**DOKUMEN:**

---*---

Oleh : Gede Bagus Ari Laksana (Jurusan Ekonomi dan Akuntansi)
Dosen Pembingbing Mata Kuliah:Â
Luh Gede Kusuma Dewi, S.E.,M.Si
Â
Dunia usaha saat ini memiliki perkembangan yang sangat pesat, hal tersebut dapat terlihat dari adanya revolusi industri yang sekarang telah memasuki fase ke empat. Revolusi industri berawal dari kebutuhan manusia akan suatu alat yang dapat mempermudah pekerjaannya. Hasilnya manusia menemukan sebuah alat canggih yang dapat digunakan untuk melakukan bisnis yang disebut dengan teknologi.
Teknologi penunjang bisnis pertama ditemukan berupa mesin uap, sehingga peristiwa tersebut dikenal dengan revolusi industri 1.0. Revolusi industri 1.0 menjadi awal perkembangan bagi industri-industri bisnis serta mendorong penemuan teknologi-teknologi baru yang bermanfaat. Perkembangan selanjutnya revolusi industri menjadi gambaran penting yang mampu mempengaruhi aktivitas-aktivitas bisnis. Hingga saat ini revolusi industri diyakini sebagai tolak ukur implementasi teknologi dalam suatu usaha, baik penerapan teknologi robotik maupun penerapan sistem berbasis internet. Hal tersebut menandakan bahwa revolusi industri mengarahkan pelaku bisnis untuk memanfaatkan perkembangan teknologi dan informasi dalam aktivitas operasional usahanya, demi tercapainya efektivitas dan efisiensi kerja.
Efektivitas dan efesiensi kerja dicapai pelaku bisnis demi mencapai tujuan dari perusahaannya. Perusahaan secara umum memiliki tujuan untuk mampu memperoleh laba dengan tingkat yang maksimal melalui pengorbanan ekonomi berupa beban atau biaya untuk memperoleh penghasilan dengan taraf yang minimal. Dari tujuan tersebut perusahaan berupaya untuk melakukan segala usaha demi mendapatkan keuntungan yang setinggi-tingginya. Usaha yang dilakukan dapat berupa promosi, inovasi produk baru, perluasan usaha, dan penganekaragaman produk yang diharapkan mampu meningkatkan penjualan atas barang atau jasa yang ditawarkannya. Peningkatan penjualan akan berdampak baik pada laba perusahaan, sehingga melalui tingkat laba yang baik akan memungkinkan perusahaan untuk dapat memperoleh tambahan dana, perluasan kerjasama usaha, nama baik di mata investor dan kreditor serta memungkinkan usaha untuk lebih berkembang.
Perusahaan yang berkeinginan untuk mencapai keuntungan yang tinggi ditambah lagi perkembangan penggunaan teknologi dan sistem internet dalam dunia usaha sesuai dengan revolusi industri mempermudah perusahaan untuk mencapai keuntungannya. Namun, pencapaian akan tujuan perusahaan sering kali mengabaikan aspek-aspek penunjang seperti lingkungan dan sosial, sehingga muncul istilah eksploitasi.

---*---

**DATA HASIL EKSTRAKSI:**
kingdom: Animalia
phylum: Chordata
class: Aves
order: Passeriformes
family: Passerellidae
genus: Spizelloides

---*---

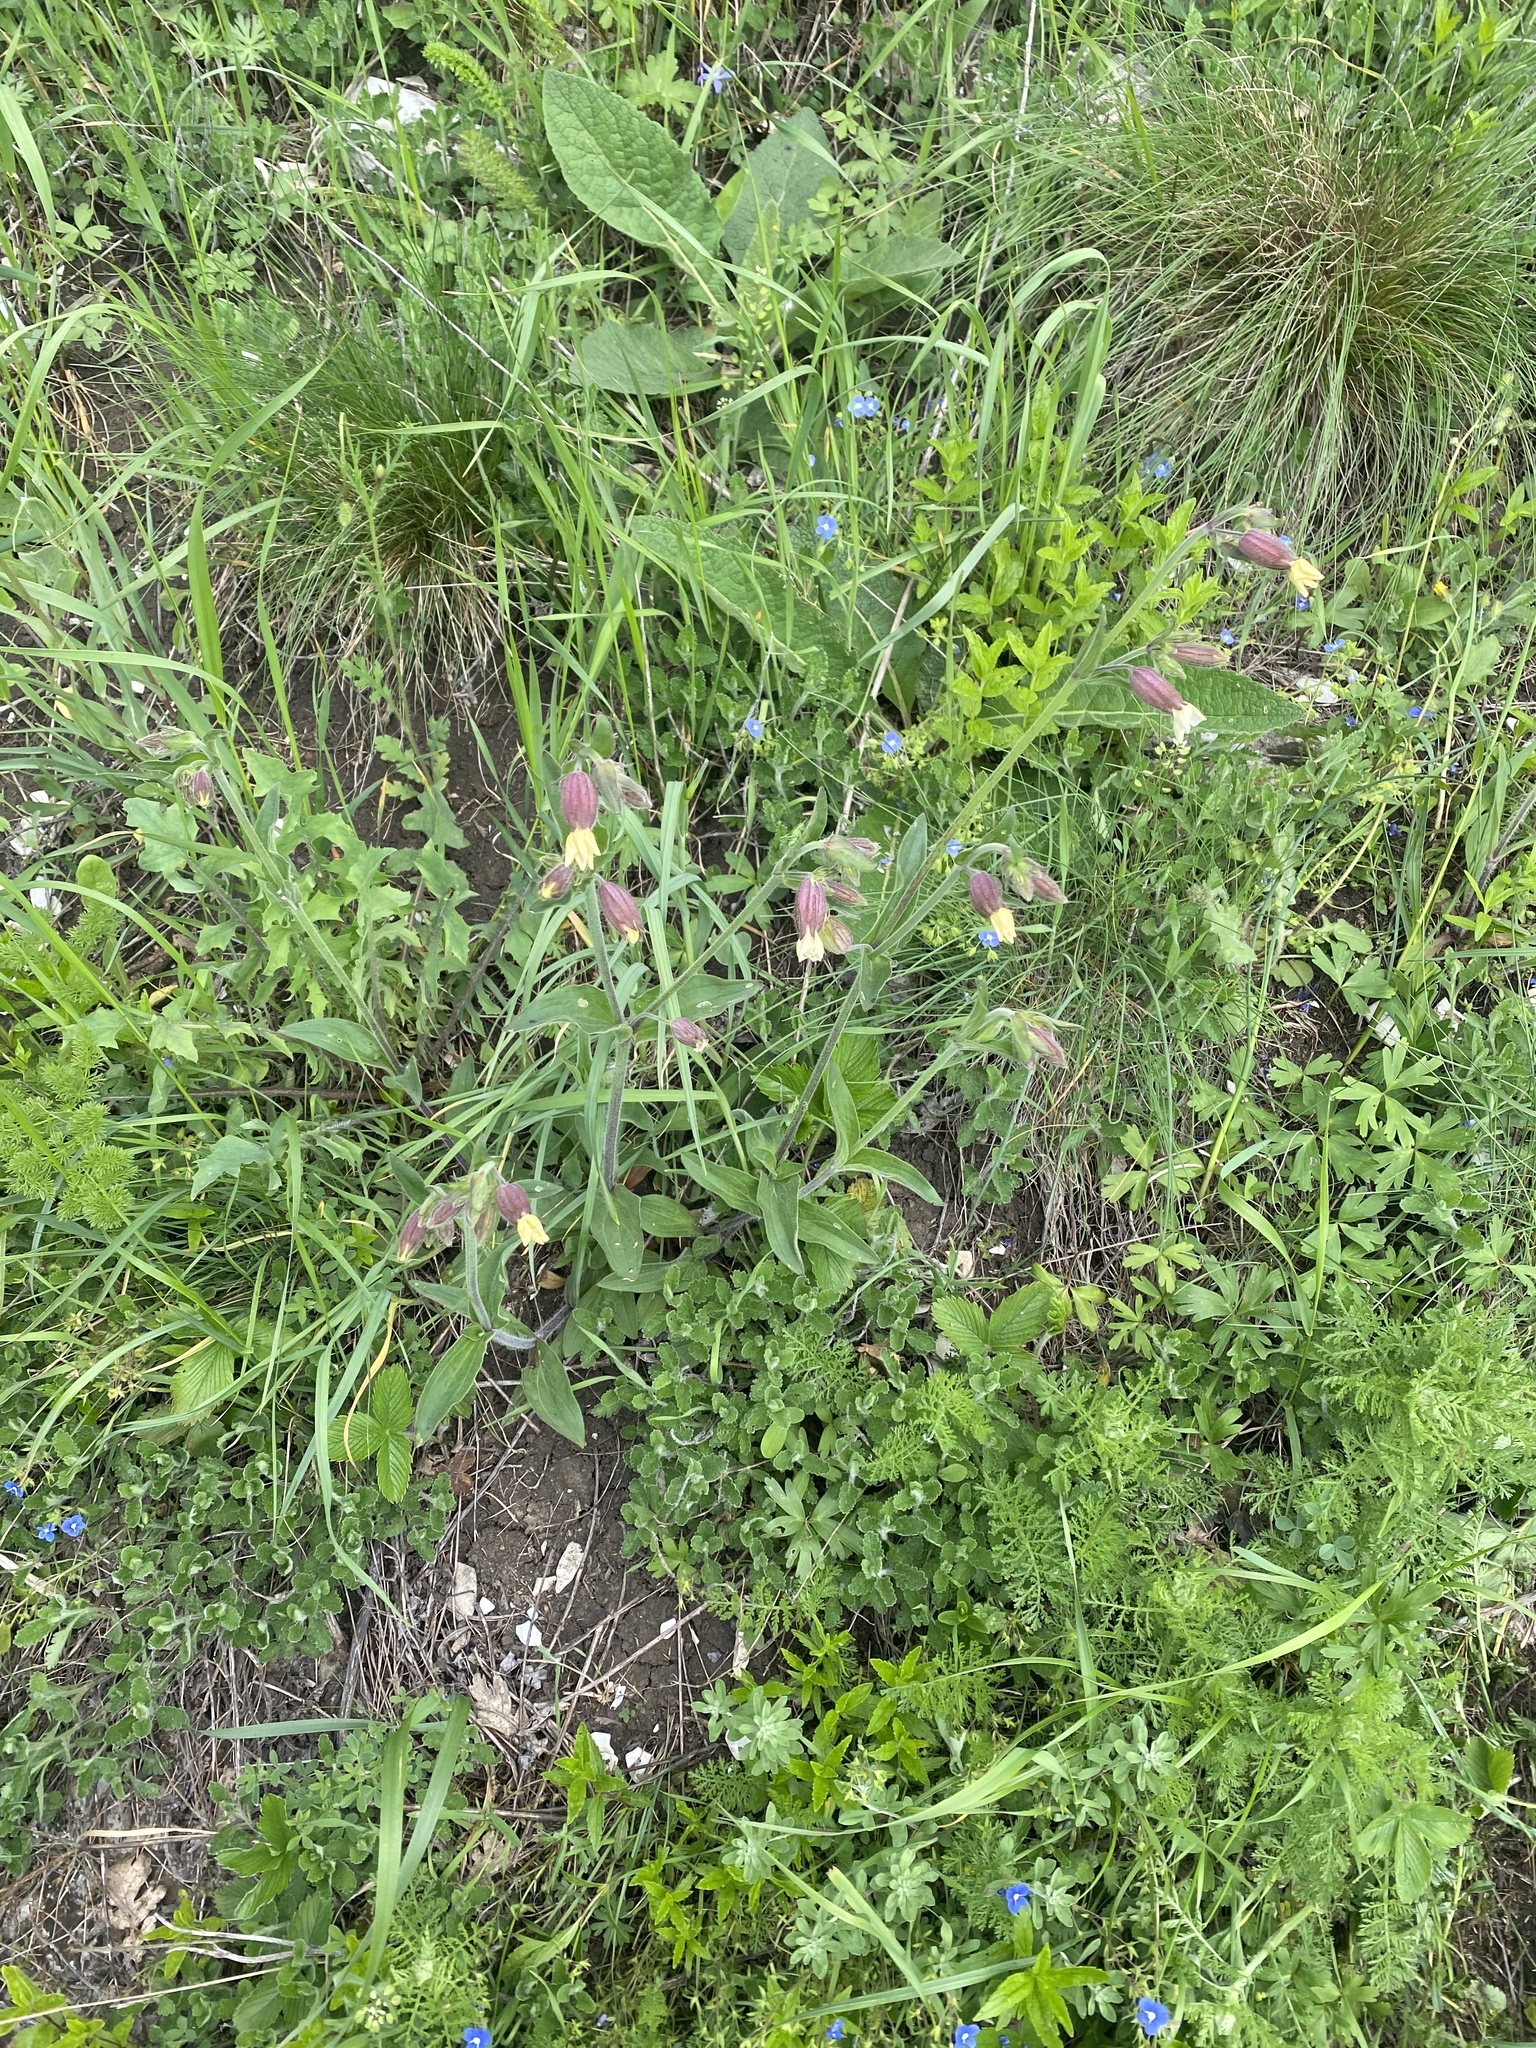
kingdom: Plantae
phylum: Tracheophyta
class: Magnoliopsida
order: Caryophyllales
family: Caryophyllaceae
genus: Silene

---*---

**DAFTAR TUGAS:**
1. Tentukan apakah setiap pernyataan berikut sesuai dengan tulisan tentang revolusi industri: (a) teknologi penunjang bisnis pertama berupa mesin uap; (b) revolusi industri saat ini telah memasuki fase ketiga; (c) peningkatan penjualan berdampak buruk pada laba perusahaan. Jawab ya atau tidak, lalu kutip kata-kata penentunya persis dari tulisan itu.
2. Tuliskan ulang seluruh bagian tulisan tentang revolusi industri, mulai dari "Teknologi penunjang bisnis" sampai ke "dan efisiensi kerja.".
3. Sebutkan semua bentuk usaha yang dapat dilakukan perusahaan untuk meningkatkan penjualan menurut tulisan tentang revolusi industri.
Item-item di atas tidak diperlukan.

**HASIL PER TUGAS:**
1.
(a) Ya: "Teknologi penunjang bisnis pertama ditemukan berupa mesin uap"
(b) Tidak: "revolusi industri yang sekarang telah memasuki fase ke empat"
(c) Tidak: "Peningkatan penjualan akan berdampak baik pada laba perusahaan"

2.
Teknologi penunjang bisnis pertama ditemukan berupa mesin uap, sehingga peristiwa tersebut dikenal dengan revolusi industri 1.0. Revolusi industri 1.0 menjadi awal perkembangan bagi industri-industri bisnis serta mendorong penemuan teknologi-teknologi baru yang bermanfaat. Perkembangan selanjutnya revolusi industri menjadi gambaran penting yang mampu mempengaruhi aktivitas-aktivitas bisnis. Hingga saat ini revolusi industri diyakini sebagai tolak ukur implementasi teknologi dalam suatu usaha, baik penerapan teknologi robotik maupun penerapan sistem berbasis internet. Hal tersebut menandakan bahwa revolusi industri mengarahkan pelaku bisnis untuk memanfaatkan perkembangan teknologi dan informasi dalam aktivitas operasional usahanya, demi tercapainya efektivitas dan efisiensi kerja.

3. promosi, inovasi produk baru, perluasan usaha, penganekaragaman produk